Historias como esta se repiten por los miles en la franja fronteriza. En los últimos meses el número de encuentros entre elementos de la patrulla fronteriza y migrantes de países como Nicaragua, Cuba y Venezuela alcanzó cifras récord. Tan solo en mayo, agentes de migración y aduanas procesaron a más de 8 mil 800 migrantes por día. Cifras del Department of Homeland Security indican que el 37% de estos migrantes venían de Nicaragua, Cuba y Venezuela. Nacionalidades que representaron apenas el 8 por ciento de todos los encuentros en la frontera entre 2014 y 2019.
Eso explica en parte por qué esta semana fracasó el intento de un grupo de senadores demócratas encabezado por el presidente de la comisión de Relaciones Exteriores, Bob Menéndez para extender el alivio migratorio conocido como TPS a cerca de 250 mil venezolanos que han ingresado a Estados Unidos desde el anuncio de programa. El TPS para migrantes venezolanos fue anunciado en marzo del año pasado para proteger de la deportación y otorgar permisos de trabajo a venezolanos que ingresaron al país antes del 8 de marzo del 2021 y fue renovado esta semana por 18 meses más.
A pesar de la presión de los legisladores demócratas y de los líderes del exilio venezolano en Washington, la Casa Blanca decidió no extender el TPS para quienes ingresaron después de la fecha límite de marzo de 2021. En las últimas semanas funcionarios de la administración del presidente Biden mostraron preocupación ante la posibilidad de que la decisión de ampliar el TPS para venezolanos incentivara la llegada de más migrantes a la frontera sur y generara una nueva ola de críticas de líderes republicanos sobre el manejo de la inmigración por parte del presidente. Pero su preocupación es producto de la timidez política y de la falta de liderazgo en un tema en el que ambos partidos le han fallado a los estadounidenses.

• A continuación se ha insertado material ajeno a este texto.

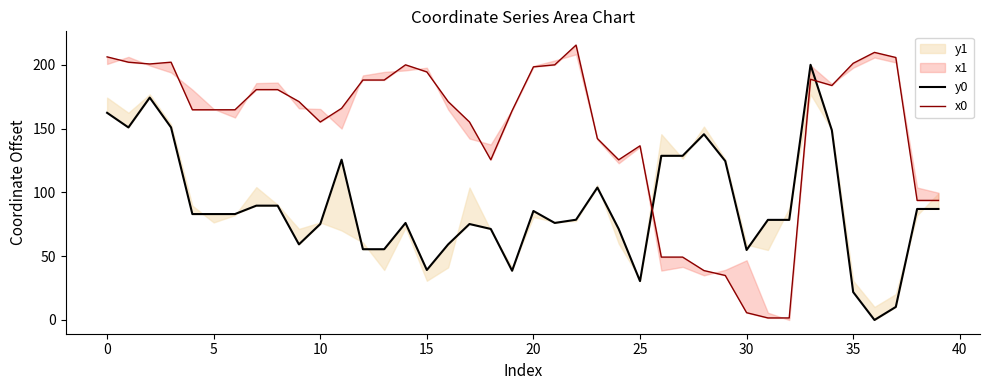

In y0, how many points are higher than both neighbors (excluding endpoints)?

8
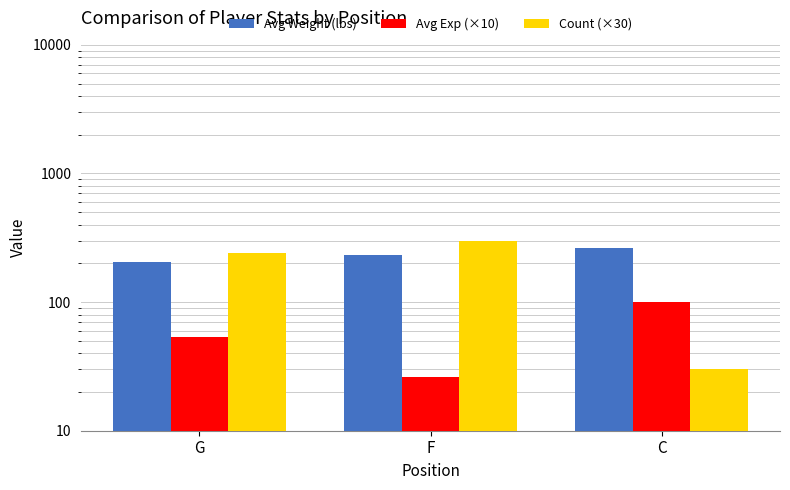

How many bars are there in each group?

3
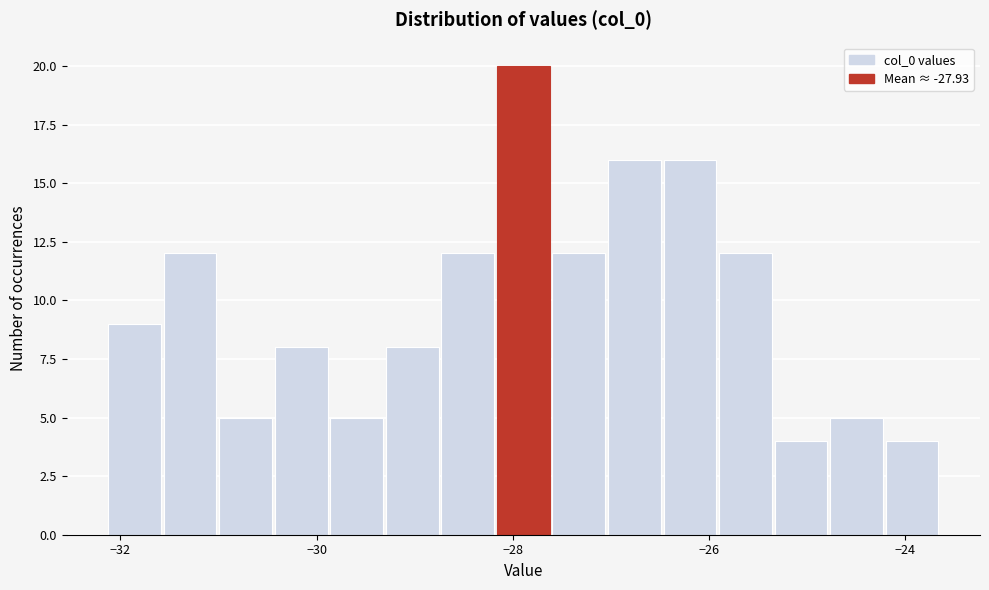

Read against the x-axis, roughly where is the centre of the tallest bar?

-27.8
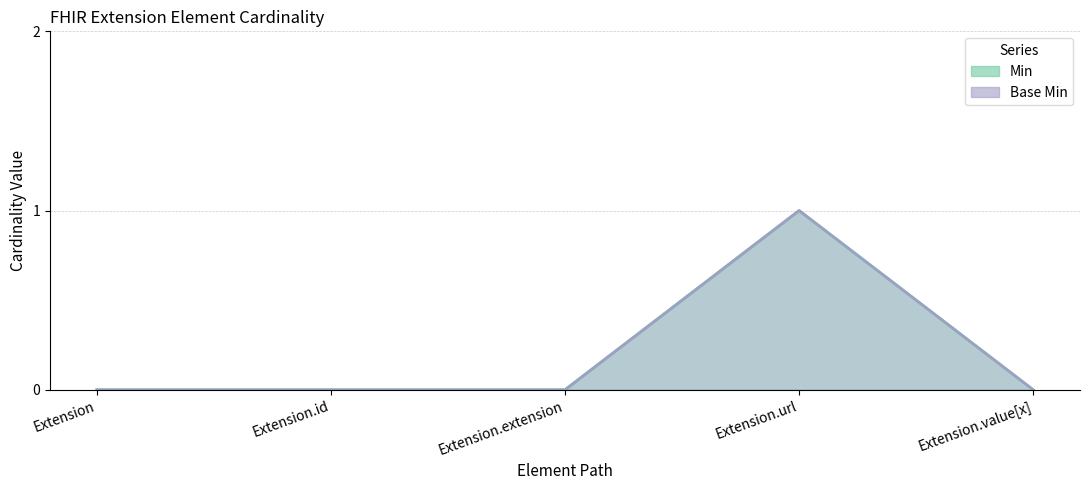

True or false: Base Min and Min cross at least once.

False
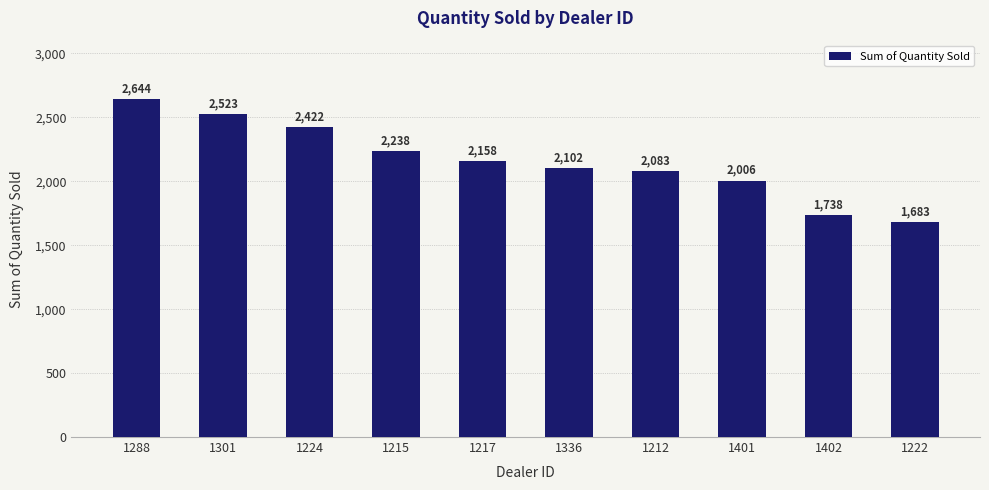

How many data points does each series have?

10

Con tal de evitar la narrativa de una frontera en caos o la percepción de que hace falta de mano dura ante la ilegalidad en plena época electoral, los demócratas vuelven a fallar a sus principios y cumplen una vez más con la interminable lista de demandas presentadas por el partido republicano en materia migratoria. Basta recordar que el expresidente Obama deportó a más migrantes indocumentados que cualquier otro presidente en la historia y que legisladores demócratas han aprobado una y otra vez medidas para militarizar la frontera ante la falsa promesa de que los republicanos van a colaborar en la aprobación de una reforma migratoria integral.
Del otro lado, mientras el gobernador Republicano de Florida, Ron DeSantis, habla del dolor de las víctimas del comunismo en América Latina y hasta firma un proyecto de ley que establece un nuevo feriado estatal conocido como “Día de las Víctimas del Comunismo” con el que escuelas públicas están obligadas a enseñar a los alumnos sobre los regímenes comunistas y las “atrocidades” que han cometido, su compañero de partido el gobernador de Texas Greg Abbott, atenta contra la dignidad de esas víctimas para anotarse puntos políticos. Apenas hace un par de meses Abbott anunció que mandaría a refugiados y solicitantes de asilo de Nicaragua, Cuba y Venezuela a Washington a bordo de camiones para aliviar las “hordas de ilegales” que enfrenta Texas.
En medio de toda esta politequería y de la retórica tóxica que domina el debate nacional sobre migración quedan los 250 mil venezolanos (y contando) que piden una línea de vida para escapar del régimen de Maduro y de la creciente tragedia humanitaria que azota a Venezuela. Si nuestros líderes políticos en Washington realmente quieren mostrar liderazgo en América Latina y defender los principios de libertad y derecho que dicen representar ante el mundo, deberían empezar por reconocer que el sistema le ha fallado a quienes más lo necesitan.